Une odyssée terrible et émouvante
C’est de ce contraste entre deux personnages en apparence si proches (d’où leur choix de se faire passer pour sœurs), que se nourrit Byzantium. Jordan l’illustre avec la vista tranquille d’un vieux maître, bien aidé par les trouvailles inspirées de son directeur photo, Sean Bobbitt (The Place beyond the pines). Les échos avec la carrière du cinéaste, outre Entretien avec un vampire, sont aussi nombreuses que surprenantes, du manteau très « chaperon rouge » d’Eleanor (hello La compagnie des loups) au principe d’irruption du fantastique dans un cadre provincial terre-à-terre, repris d’Ondine. Surtout, Byzantium poursuit cette obsession, typique dans sa filmographie, du jeu sur le récit et le point de vue. Eleanor est en effet une narratrice à mi-temps, qui propulse le film dans le passé par la force d’une parole que son entourage considère avant tout comme une fiction.
« Byzantium poursuit cette obsession,
typique dans la filmographie de Neil Jordan,
du jeu sur le récit et le point de vue.»
L’un des ajouts majeurs apportés par Neil Jordan au script de Buffini, à l’origine une pièce de théâtre pour ados, concernent sa mythologie vampirique. Byzantium se situe loin des clichés repris par le monde des séries télé et les Twilight (que le réalisateur avoue détester) : ici, pas de vitesse supersonique, de peur du soleil ou de crocs acérés. Clara et Eleanor n’ont comme seul pouvoir que l’immortalité – et l’ongle du pouce qui s’allonge lorsqu’elles sont sur le point de se sustenter. Une immortalité gagnée aux dépens et au mépris des hommes, au fil d’une histoire que Byzantium déroule en parallèle de son récit moderne.
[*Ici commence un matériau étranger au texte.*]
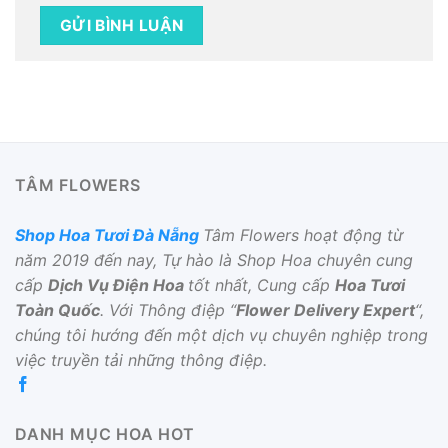
TÂM FLOWERS
Shop Hoa Tươi Đà Nẵng
Tâm Flowers hoạt động từ
năm 2019 đến nay, Tự hào là Shop Hoa chuyên cung
cấp
Dịch Vụ Điện Hoa
tốt nhất, Cung cấp
Hoa Tươi
Toàn Quốc
. Với Thông điệp “
Flower Delivery Expert
“,
chúng tôi hướng đến một dịch vụ chuyên nghiệp trong
việc truyền tải những thông điệp.
DANH MỤC HOA HOT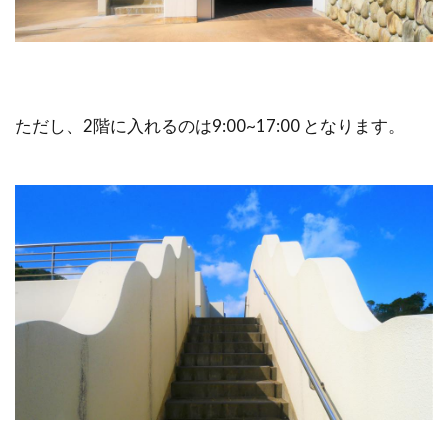
ただし、2階に入れるのは9:00~17:00 となります。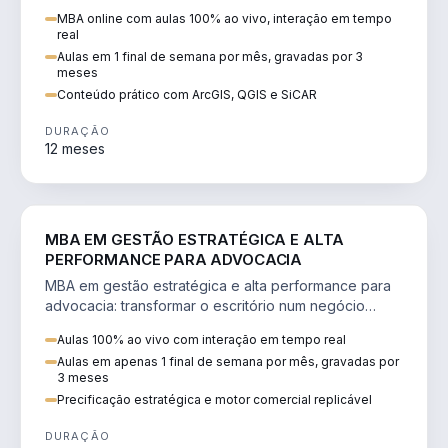
perícia ambiental com ArcGIS, QGIS e SiCAR.
MBA online com aulas 100% ao vivo, interação em tempo
real
Aulas em 1 final de semana por mês, gravadas por 3
meses
Conteúdo prático com ArcGIS, QGIS e SiCAR
DURAÇÃO
12 meses
DIREITO
MBA EM GESTÃO ESTRATÉGICA E ALTA
PERFORMANCE PARA ADVOCACIA
MBA em gestão estratégica e alta performance para
advocacia: transformar o escritório num negócio
escalável, lucrativo e bem precificado.
Aulas 100% ao vivo com interação em tempo real
Aulas em apenas 1 final de semana por mês, gravadas por
3 meses
Precificação estratégica e motor comercial replicável
DURAÇÃO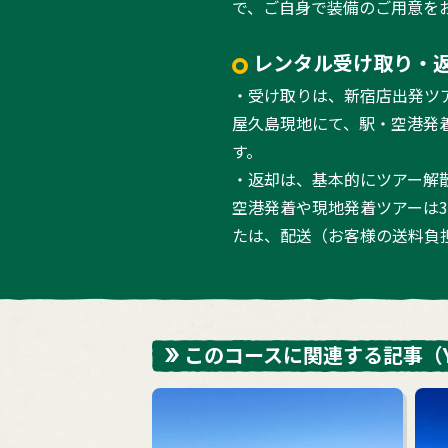
で、ご自身で装備のご用意を
レンタル受け取り・
・受け取りは、新宿店出発ツ
屋久島現地にて、駅・空港発
す。
・返却は、基本的にツアー解
空港発着や現地発着ツアーは
たは、配送（お客様の送料負
このコースに関連する記事
（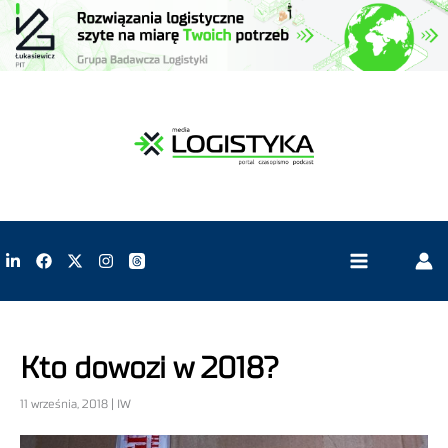
Kto dowozi w 2018?
11 września, 2018 | IW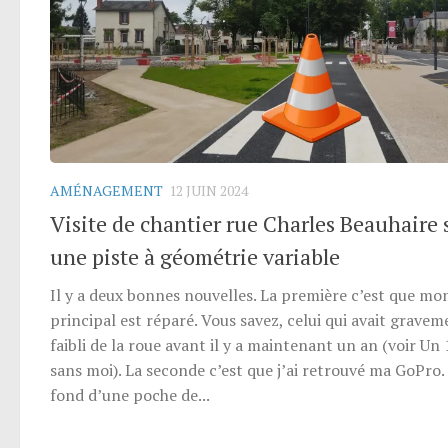
AMÉNAGEMENT
12 JUIN 2024
Visite de chantier rue Charles Beauhaire 
une piste à géométrie variable
Il y a deux bonnes nouvelles. La première c’est que mo
principal est réparé. Vous savez, celui qui avait gravem
faibli de la roue avant il y a maintenant un an (voir U
sans moi). La seconde c’est que j’ai retrouvé ma GoPro.
fond d’une poche de...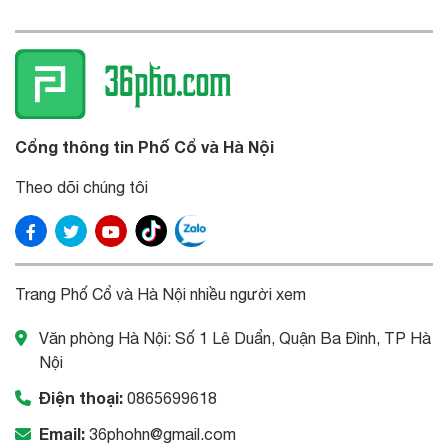
Cổng thông tin Phố Cổ và Hà Nội
Theo dõi chúng tôi
Trang Phố Cổ và Hà Nội nhiều người xem
Văn phòng Hà Nội: Số 1 Lê Duẩn, Quận Ba Đình, TP Hà
Nội
Điện thoại:
0865699618
Email:
36phohn@gmail.com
Cette intrigue à deux vitesses, parfaitement maîtrisée par un metteur en scène à l’aise dans les récits d’époque, est l’une de ses principales qualités. Le film s’ouvre sur une séquence nocturne agitée et très gore avant d’agiter les drapeaux du « film réaliste et naturaliste » quand nos deux héroïnes partent au bord de la mer, dans une sorte d’Atlantic City désertée, entre parcs d’attractions servant de lieux de prostitution et jetées détruites par le feu.